# Business Owner Blues



## MacDry (Feb 1, 2010)

Hey everyone!

Having a rough one today. underbid a job quite severely. Had to get rid of an estimtor as I wasnt doing enough work to afford his services. starting doing the bids myself. definetly lacking in experience. I forgot to add for the engineered certification. and a few other things. One thatI just through whatI thought was a high number at, to avoid getting it, actually made me the bidder by about 500 bucks. which is not bad for a 19000 dollar job. But still.

I think i am just down on myself.  

how did you contractors out there do it? I want to get into commercial stuff, residential bores the hell out of me, and the money is the ****s since people dont have the smarts not to backstab each other. but the estimating illudes me. all these little expenses, when do you need what? the drawings just dont cut it anymore apparently, when do you need engineered shop drawings? when do you up the price of labor for certain jobs? and by how much? you know what i am saying? all these little variables that seem to be pulled out of peoples butts.

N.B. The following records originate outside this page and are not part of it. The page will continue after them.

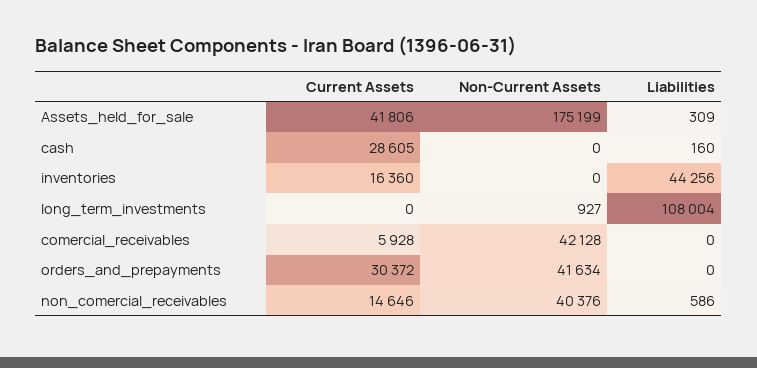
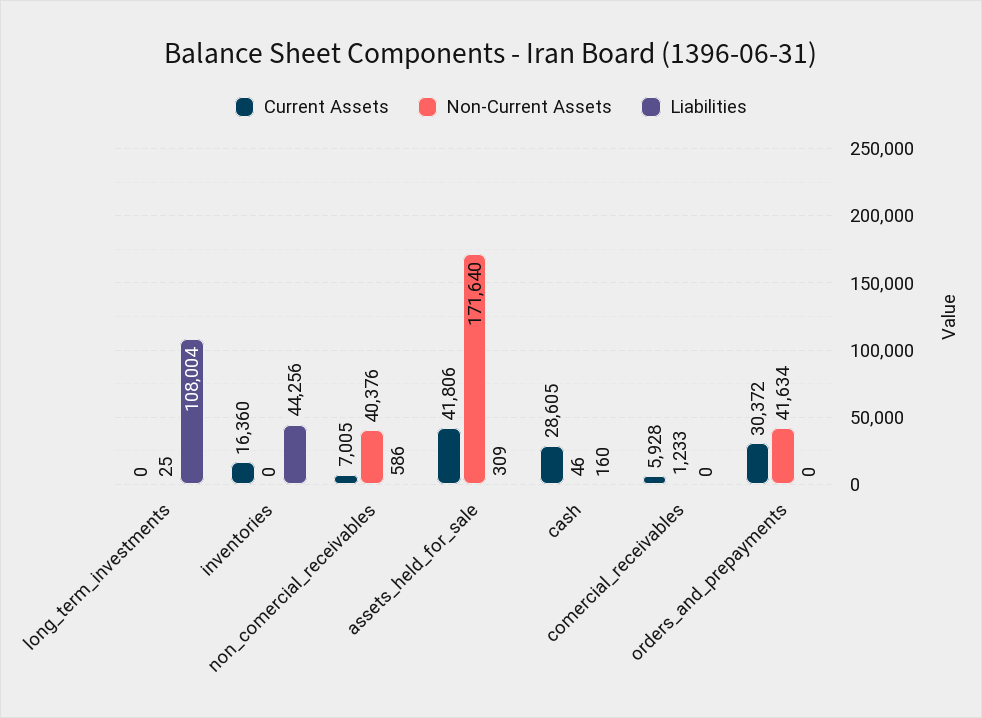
  {
    "Current Assets": {
      "Assets_held_for_sale": 41806,
      "cash": 28605,
      "inventories": 16360,
      "long_term_investments": 0,
      "comercial_receivables": 5928,
      "orders_and_prepayments": 30372,
-     "non_comercial_receivables": 14646
+     "non_comercial_receivables": 7005
    },
    "Non-Current Assets": {
-     "Assets_held_for_sale": 175199,
+     "Assets_held_for_sale": 171640,
-     "cash": 0,
+     "cash": 46,
      "inventories": 0,
-     "long_term_investments": 927,
+     "long_term_investments": 25,
-     "comercial_receivables": 42128,
+     "comercial_receivables": 1233,
      "orders_and_prepayments": 41634,
      "non_comercial_receivables": 40376
    },
    "Liabilities": {
      "Assets_held_for_sale": 309,
      "cash": 160,
      "inventories": 44256,
      "long_term_investments": 108004,
      "comercial_receivables": 0,
      "orders_and_prepayments": 0,
      "non_comercial_receivables": 586
    }
  }

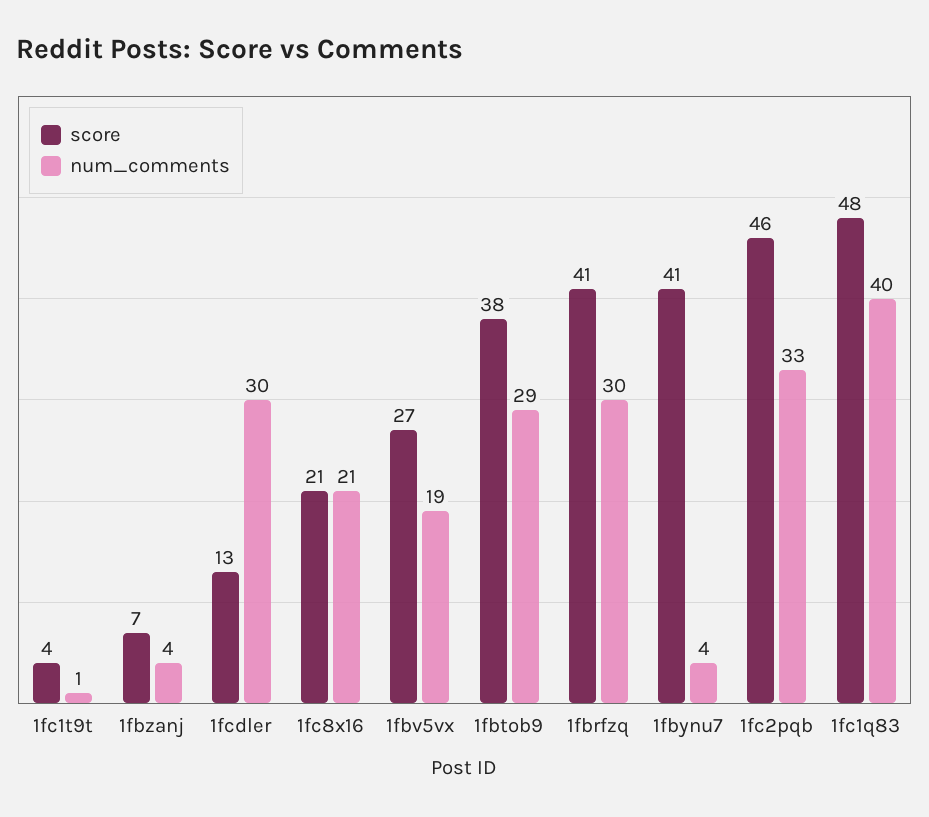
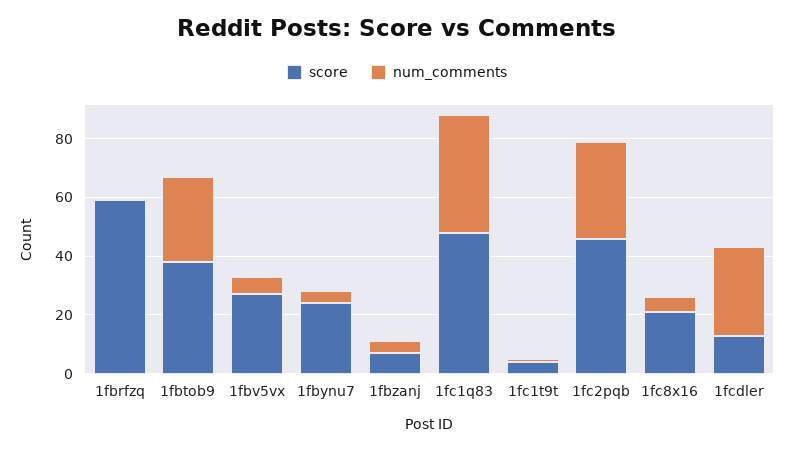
  {
    "score": {
      "1fc1t9t": 4,
      "1fbzanj": 7,
      "1fcdler": 13,
      "1fc8x16": 21,
      "1fbv5vx": 27,
      "1fbtob9": 38,
-     "1fbrfzq": 41,
+     "1fbrfzq": 60,
-     "1fbynu7": 41,
+     "1fbynu7": 25,
      "1fc2pqb": 46,
      "1fc1q83": 48
    },
    "num_comments": {
      "1fc1t9t": 1,
      "1fbzanj": 4,
      "1fcdler": 30,
-     "1fc8x16": 21,
+     "1fc8x16": 5,
-     "1fbv5vx": 19,
+     "1fbv5vx": 5,
      "1fbtob9": 29,
-     "1fbrfzq": 30,
+     "1fbrfzq": 0,
      "1fbynu7": 4,
      "1fc2pqb": 33,
      "1fc1q83": 40
    }
  }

where did you guys learn this stuff? is there a book or a course or anything? I was a taper before i went out on my own, so stee in and of itself is a little over my head but i can figure itout and do it. i went through the BC wall and ceiling association training and got all that under my belt now.

in a nut shell what i am trying to say is  know what i mean?

MacDry


----------



## cazna (Mar 28, 2010)

Well for me was, Stuff it up, do the job anyway the best could, backcost, Reprice, stuff it up again, reprice, stuff it up, Ask for help, got told lies about competetors prices to screw me down, stuff it up again, and on and one for years till i got a name for myself and grew a pair of balls to stand up to people, then it gets better, slowly, It was different for me going self employed at 21 years old, I had no expences so i didnt need much money still living with the parents, Its different in your country i know but if you ask around all of us struggled with this, The longer you stick at it the more you learn and the easier it can slowly get. I hope some local people have some good advice for you.


----------



## joepro0000 (Jun 14, 2008)

Yea its a learning experience, but sometimes if you don't have time for a job, don't overbid it, because you might never got an ITB again. They will think of you as a high priced contractor and avoid wasting their time. Everything is through trial and error. Picture the job while estimating it, and picture how much time for each things, and add a couple of extra days, because something always gets pushed back. Also watch out if you bid commerical, cause alot of commerical jobs are done in stages. Like 1 side the drywall, and come back in a week and finish the rest.


----------